While checking out the Westmont neighborhood of Pomona for a “Mod!” blog post, I spotted the Community Center, below, which has a certain flair to it. (It’s at 1808 W. Ninth St.) It was hard to photograph as it’s a long building, but perhaps some of the charm is visible.
On the center’s west wall was a surprising sight, a vibrant mural depicting young people playing music, dancing and painting. It’s titled “Using Your Imagination” and was painted by Pedro Pelayo in 1999. Above are two angled views, one head on (click for an expanded view) and one of the credit.
I caught “Special K: Cal Poly Pomona’s First 75 Years” on Sunday in its only planned performance. As I won’t get a chance to go into it in my column until later this week, if at all, I’ll take a moment to say how lively it was, especially when it could have been dry as a bone.
The primary characters were cereal magnate Will Kellogg, humorist Will Rogers, poet and Cal Poly prof Virginia Hamilton Adair * and Mike Taylor, a student who surreptitiously built a treehouse on campus (hey, it was the ’70s). With them as narrators and regular stage presences, this was a delightfully off-kilter look at the university’s history. Good show.
* name corrected
A Santa Claus in Pomona met an ignominious end when last Friday’s earthquake sent him tumbling from a storage room shelf into the facilities at Magic Door Books. Given the outcome, can we compare the shaking to the poetic “bowlful of jelly”? Owner Dwain Kaiser sent me the photo with a mournful note: “At least Santa Claus drowned quickly.”
The 500 block of West Second Street in Pomona was dressed up with shops for a scene for the HBO vampire drama “True Blood” that filmed Monday. That’s the first item in my Friday column, which also stops into an Ontario council meeting and presents some waitress banter from Rancho Cucamonga and Upland.
Photo above is by Sally Egan. If you know that block, you’ll recognize the Kitron Radio sign, which is permanent; the others were put up for the shoot. You can find more images at The Loft on 2nd, a blog kept by a loft dweller in that block, who shot photos and a video from an upper level, and at True-Blood.net, a fansite.
‘….Mister Maaaaayor!” Pomona Mayor Elliott Rothman models a contestant-style sash made by the Sash Company of Upland.
Two large apartment complexes are under construction in downtown Pomona, several years after a downtown boom was predicted. Better late than never. That news leads my Friday column, followed by yet more items from Pomona, as well as our other cities. (In fact, one item mentions every city we cover.)
Above, the Daumier apartments under construction in December.

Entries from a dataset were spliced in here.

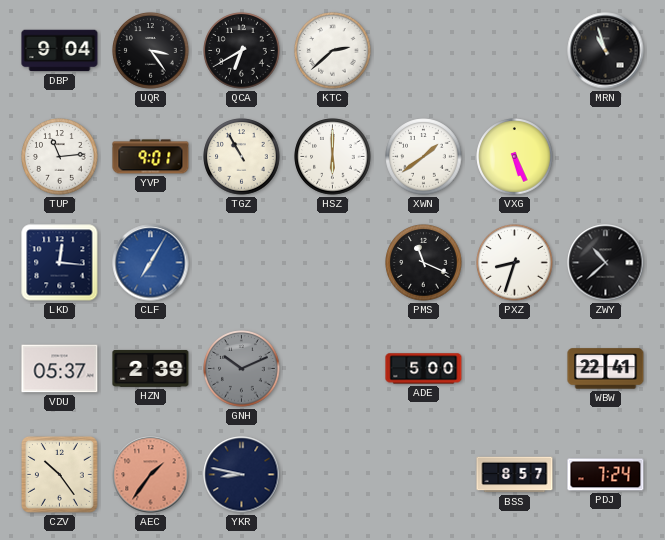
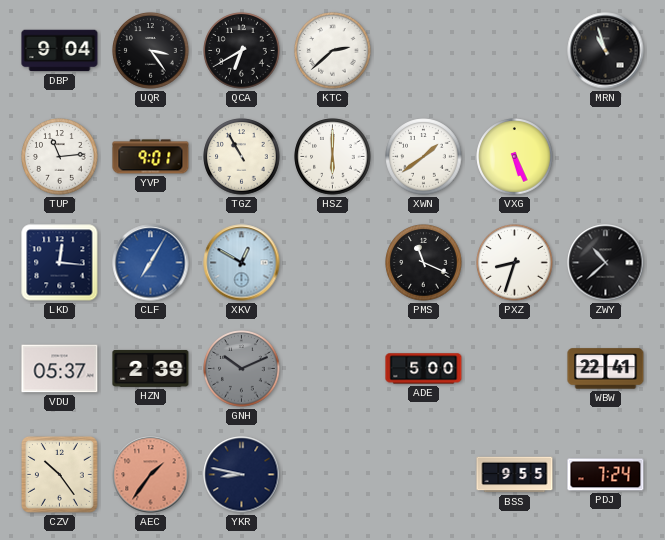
XKV: none -> 12:50
BSS: 8:57 -> 9:55
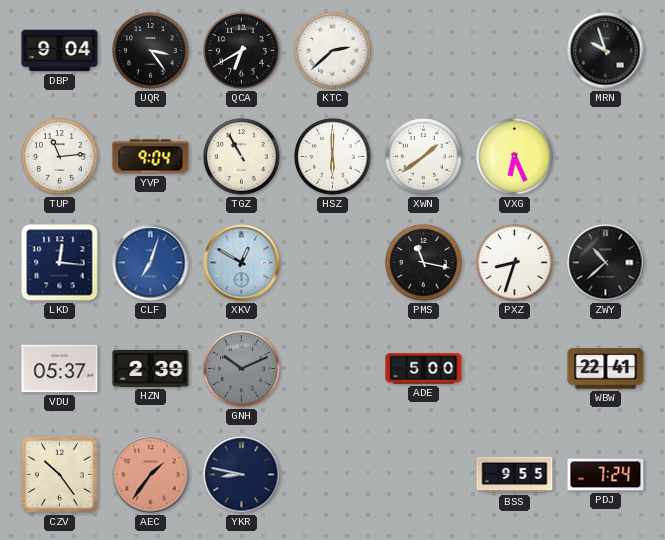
MRN: 10:57 -> 9:57
YVP: 9:01 -> 9:04
VXG: 5:26 -> 6:26
CLF: 7:05 -> 7:03
PMS: 11:19 -> 11:17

Coming soon to 105 E. Arrow Highway, Pomona (just east of Garey): Brick Market Deli, featuring “fine meats and cheeses,” “baked goods,” “fresh and natural foods.” Sounds more promising than the KFC, vacant Arby’s, Taco Bell and McDonald’s that line Garey.
The Pomona Center News, published twice a week, was written by and for internees at the Pomona fairgrounds during the summer of 1942. Archived at the Public Library, its news, community notices, sports and gossip offer a window into the day-to-day life in the camp: births, weddings, talent shows and softball scores.
Wednesday’s column tells the story.
Above, a farewell page of staff portraits from the final issue. In this version, in the bound copy at the library, the names are signed in ink.
The world’s largest steam locomotive, Big Boy No. 4014, on Thursday began its journey out of the Rail Giants train museum at Pomona’s Fairplex, its home since 1962, to Wyoming. But it’s a slow journey, as the locomotive isn’t functional and it’s being towed as track can be laid. Friday’s column has the details. The Big Boy was the subject of a column in August. You can watch a 45-second video from Thursday here.
Downtown Pomona’s ticket machines for its parking lots have been controversial since their installation in 2012, as many people don’t notice the signs or realize they have to check in at the machines and thus get a $58 ticket for time that would have cost $1 or $2. Some 1,000 parking tickets per month are being issued. But the system’s perceived failings run much deeper, into unexpected territory: poor spelling.
A recently installed parking lot sign, above, said rules would be “strickly” enforced. A business owner who is a stickler for good English pointed out the mistake and a strict official made sure the error was fixed — but not before a photo could be snapped for posterity.
But that’s only the tip of the iceberg. I have searched for free street parking to avoid parking in the lots because I didn’t want to have to figure out the technology, but on a recent Sunday I resolved to try it out. Shockingly, when I examined my receipt I learned that I had “payed.”
Is it possible that this misspelling of “paid” has been on every receipt since February 2012, probably tens of thousands of them, and nobody — nobody official, at least — has noticed?
Suggestion for City Hall: Use some of the proceeds from your $58 parking tickets to buy spelling primers!